Two works by Danish composer Simon Løffler explored the possibilities for interplay between sound, light and performers. e (2016-17) used the central symbol of the triangle, set within a neon frame of interconnected triangles, while four performers generated and conducted electronic hum through their bodies using effects pedals. b (2012) worked with similar ideas using single horizontal neon lights as part of a ‘workbench’ of sound-generating materials, including the end (jack) of a cable, and made the use of bodies (arms, hands) as electrical sound conductors more explicit.

Speak Percussion commissioned Lightness (2015) from Denmark-based composer Juliana Hodkinson. This extraordinary work uses amplified matches as simultaneous light and sound generators in a choreographed, dance-like formation that is aurally and visually hypnotic. The ephemeral nature of matches as both sound and light sources is emphasised by their essential unreliability – sometimes they don’t strike properly, or burn out faster than expected, lending an element of chance to the work that ensures that no two performances will be identical.

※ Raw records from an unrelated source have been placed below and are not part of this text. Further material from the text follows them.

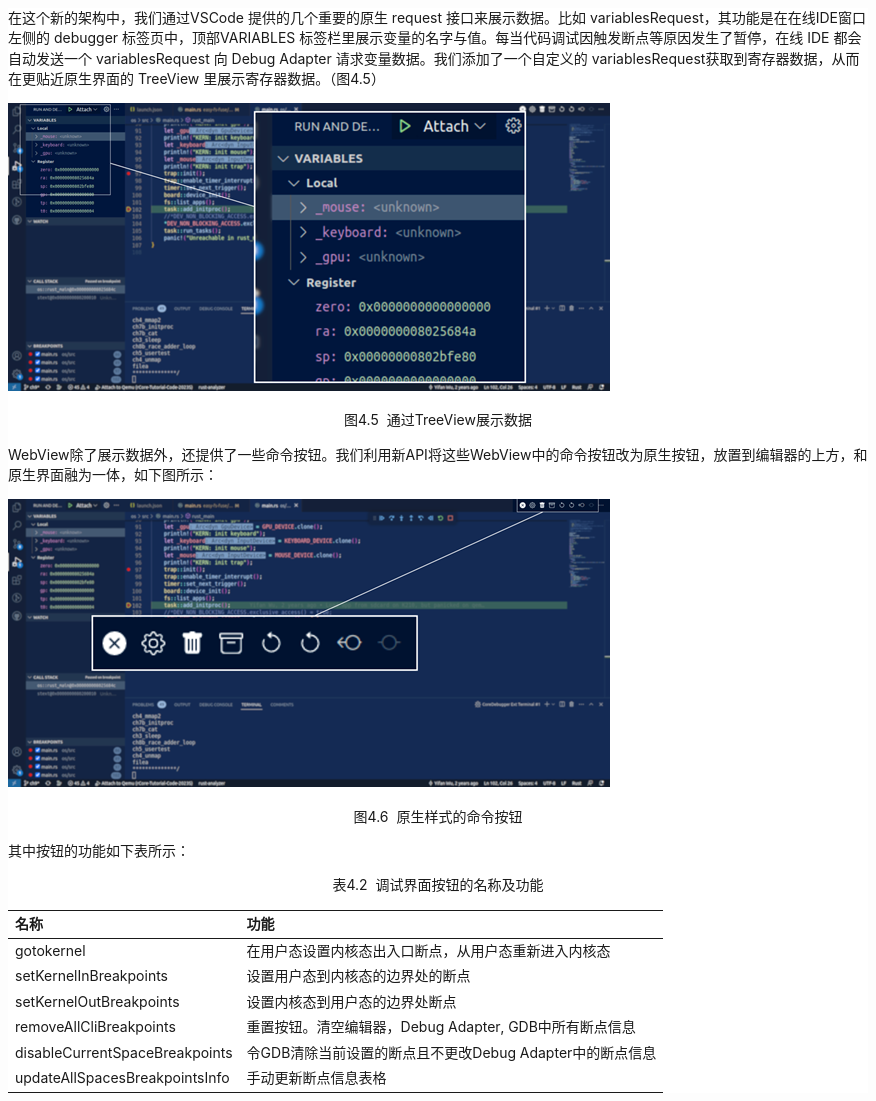 在这个新的架构中，我们通过VSCode 提供的几个重要的原生 request 接口来展示数据。比如 variablesRequest，其功能是在在线IDE窗口左侧的 debugger 标签页中，顶部VARIABLES 标签栏里展示变量的名字与值。每当代码调试因触发断点等原因发生了暂停，在线 IDE 都会自动发送一个 variablesRequest 向 Debug Adapter 请求变量数据。我们添加了一个自定义的 variablesRequest获取到寄存器数据，从而在更贴近原生界面的 TreeView 里展示寄存器数据。（图4.5）

![img](./assets/clip_image002-1692100360191-71.png)

<div align='center'>图4.5  通过TreeView展示数据</div>

WebView除了展示数据外，还提供了一些命令按钮。我们利用新API将这些WebView中的命令按钮改为原生按钮，放置到编辑器的上方，和原生界面融为一体，如下图所示：

![img](./assets/clip_image002-1692100400255-73.png)

<div align='center'>图4.6  原生样式的命令按钮</div>

其中按钮的功能如下表所示：

<div align='center'>表4.2  调试界面按钮的名称及功能</div>

|名称|功能|
|:----|:----|
|gotokernel|在用户态设置内核态出入口断点，从用户态重新进入内核态|
|setKernelInBreakpoints|设置用户态到内核态的边界处的断点|
|setKernelOutBreakpoints|设置内核态到用户态的边界处断点|
|removeAllCliBreakpoints|重置按钮。清空编辑器，Debug   Adapter, GDB中所有断点信息|
|disableCurrentSpaceBreakpoints|令GDB清除当前设置的断点且不更改Debug Adapter中的断点信息|
|updateAllSpacesBreakpointsInfo|手动更新断点信息表格|
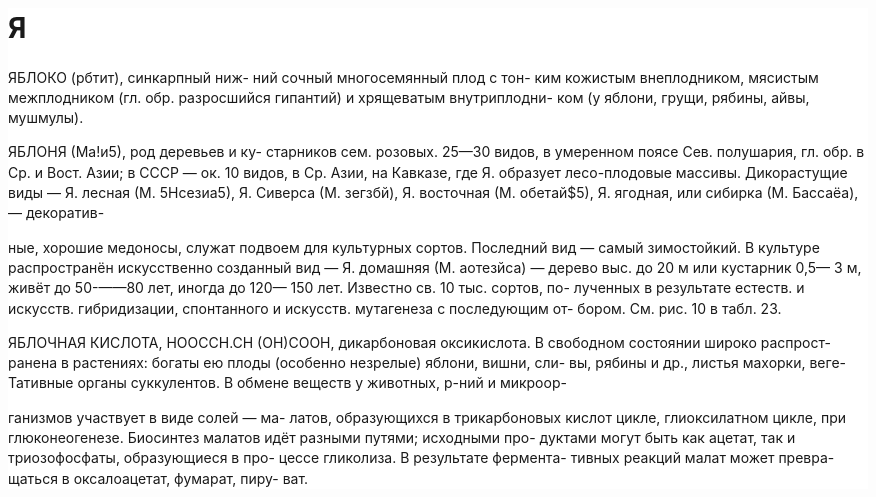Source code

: # Я

ЯБЛОКО (рбтит), синкарпный ниж-
ний сочный многосемянный плод с тон-
ким кожистым внеплодником, мясистым
межплодником (гл. обр. разросшийся
гипантий) и хрящеватым внутриплодни-
ком (у яблони, грущи, рябины, айвы,
мушмулы).

ЯБЛОНЯ (Ма!и5), род деревьев и ку-
старников сем. розовых. 25—30 видов,
в умеренном поясе Сев. полушария, гл.
обр. в Ср. и Вост. Азии; в СССР —
ок. 10 видов, в Ср. Азии, на Кавказе,
где Я. образует лесо-плодовые массивы.
Дикорастущие виды — Я. лесная (М.
5Нсезиа5), Я. Сиверса (М. зегзбй),
Я. восточная (М. обетай$5), Я. ягодная,
или сибирка (М. Бассаёа),— декоратив-

ные, хорошие медоносы, служат подвоем
для культурных сортов. Последний
вид — самый зимостойкий. В культуре
распространён искусственно созданный
вид — Я. домашняя (М. аотезйса) —
дерево выс. до 20 м или кустарник 0,5—
3 м, живёт до 50-——80 лет, иногда до 120—
150 лет. Известно св. 10 тыс. сортов, по-
лученных в результате естеств. и
искусств. гибридизации, спонтанного и
искусств. мутагенеза с последующим от-
бором. См. рис. 10 в табл. 23.

ЯБЛОЧНАЯ КИСЛОТА, НООССН.СН
(ОН)СООН, дикарбоновая оксикислота.
В свободном состоянии широко распрост-
ранена в растениях: богаты ею плоды
(особенно незрелые) яблони, вишни, сли-
вы, рябины и др., листья махорки, веге-
Тативные органы суккулентов. В обмене
веществ у животных, р-ний и микроор-

ганизмов участвует в виде солей — ма-
латов, образующихся в трикарбоновых
кислот цикле, глиоксилатном цикле,
при глюконеогенезе. Биосинтез малатов
идёт разными путями; исходными про-
дуктами могут быть как ацетат, так и
триозофосфаты, образующиеся в про-
цессе гликолиза. В результате фермента-
тивных реакций малат может превра-
щаться в оксалоацетат, фумарат, пиру-
ват.
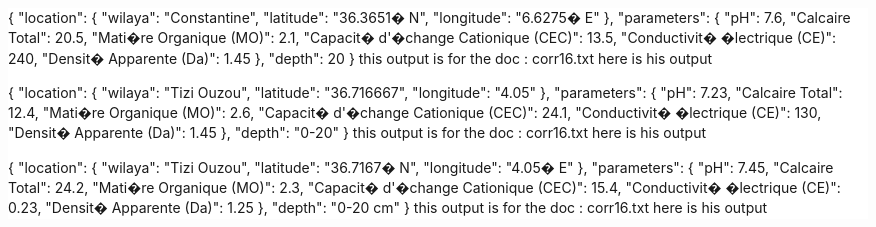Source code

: {
  "location": {
    "wilaya": "Constantine",
    "latitude": "36.3651� N",
    "longitude": "6.6275� E"
  },
  "parameters": {
    "pH": 7.6,
    "Calcaire Total": 20.5,
    "Mati�re Organique (MO)": 2.1,
    "Capacit� d'�change Cationique (CEC)": 13.5,
    "Conductivit� �lectrique (CE)": 240,
    "Densit� Apparente (Da)": 1.45
  },
  "depth": 20
}
this output is for the doc : corr16.txt here is his output 
  
{
    "location": {
        "wilaya": "Tizi Ouzou",
        "latitude": "36.716667",
        "longitude": "4.05"
    },
    "parameters": {
        "pH": 7.23,
        "Calcaire Total": 12.4,
        "Mati�re Organique (MO)": 2.6,
        "Capacit� d'�change Cationique (CEC)": 24.1,
        "Conductivit� �lectrique (CE)": 130,
        "Densit� Apparente (Da)": 1.45
    },
    "depth": "0-20"
}
this output is for the doc : corr16.txt here is his output 
  
{
    "location": {
        "wilaya": "Tizi Ouzou",
        "latitude": "36.7167� N",
        "longitude": "4.05� E"
    },
    "parameters": {
        "pH": 7.45,
        "Calcaire Total": 24.2,
        "Mati�re Organique (MO)": 2.3,
        "Capacit� d'�change Cationique (CEC)": 15.4,
        "Conductivit� �lectrique (CE)": 0.23,
        "Densit� Apparente (Da)": 1.25
    },
    "depth": "0-20 cm"
}
this output is for the doc : corr16.txt here is his output 
  
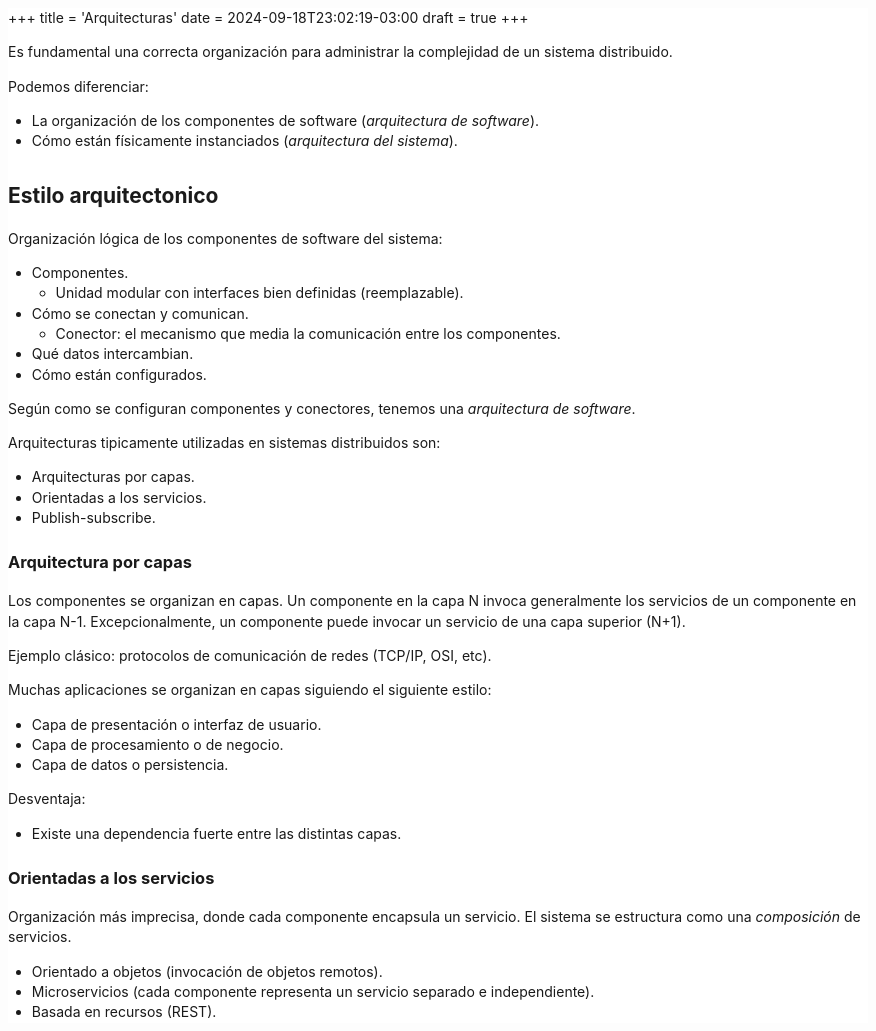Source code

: +++
title = 'Arquitecturas'
date = 2024-09-18T23:02:19-03:00
draft = true
+++

Es fundamental una correcta organización para administrar la complejidad de un sistema distribuido.

Podemos diferenciar:
- La organización de los componentes de software (_arquitectura de software_).
- Cómo están físicamente instanciados (_arquitectura del sistema_).

## Estilo arquitectonico

Organización lógica de los componentes de software del sistema:

- Componentes.
    - Unidad modular con interfaces bien definidas (reemplazable).
- Cómo se conectan y comunican.
    - Conector: el mecanismo que media la comunicación entre los componentes.
- Qué datos intercambian.
- Cómo están configurados.

Según como se configuran componentes y conectores, tenemos una _arquitectura de software_.

Arquitecturas tipicamente utilizadas en sistemas distribuidos son:

- Arquitecturas por capas.
- Orientadas a los servicios.
- Publish-subscribe.

### Arquitectura por capas

Los componentes se organizan en capas. Un componente en la capa N invoca generalmente los servicios de un componente en la capa N-1. Excepcionalmente, un componente puede invocar un servicio de una capa superior (N+1).

Ejemplo clásico: protocolos de comunicación de redes (TCP/IP, OSI, etc).

Muchas aplicaciones se organizan en capas siguiendo el siguiente estilo:

- Capa de presentación o interfaz de usuario.
- Capa de procesamiento o de negocio.
- Capa de datos o persistencia.

Desventaja:
- Existe una dependencia fuerte entre las distintas capas.

### Orientadas a los servicios

Organización más imprecisa, donde cada componente encapsula un servicio. El sistema se estructura como una _composición_ de servicios.

- Orientado a objetos (invocación de objetos remotos).
- Microservicios (cada componente representa un servicio separado e independiente).
- Basada en recursos (REST).
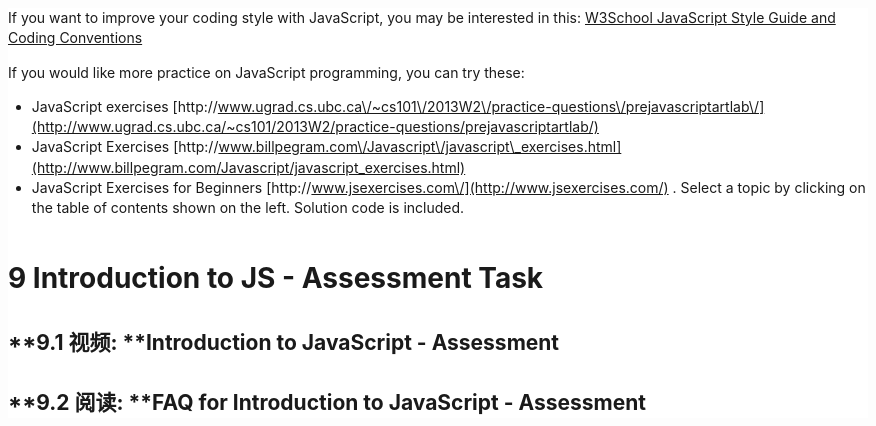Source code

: If you want to improve your coding style with JavaScript, you may be interested in this: [W3School JavaScript Style Guide and Coding Conventions](http://www.w3schools.com/js/js_conventions.asp)

If you would like more practice on JavaScript programming, you can try these:

* JavaScript exercises [http:\/\/www.ugrad.cs.ubc.ca\/~cs101\/2013W2\/practice-questions\/prejavascriptartlab\/](http://www.ugrad.cs.ubc.ca/~cs101/2013W2/practice-questions/prejavascriptartlab/)
* JavaScript Exercises [http:\/\/www.billpegram.com\/Javascript\/javascript\_exercises.html](http://www.billpegram.com/Javascript/javascript_exercises.html)
* JavaScript Exercises for Beginners [http:\/\/www.jsexercises.com\/](http://www.jsexercises.com/) . Select a topic by clicking on the table of contents shown on the left. Solution code is included.

# 9 Introduction to JS - Assessment Task

## **9.1 视频: **Introduction to JavaScript - Assessment

## **9.2 阅读: **FAQ for Introduction to JavaScript - Assessment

Fluorophone finds Speak Percussion continuing their mission to explore ever more expansive conceptions of what percussion entails, and how those might find performative expression. Ughetti makes a point of developing relationships with composers and working with them over a series of projects, enabling deeper levels of collaborative understanding for both parties, and this was a virtuosic, mind-expanding performance from a world-renowned Australian ensemble.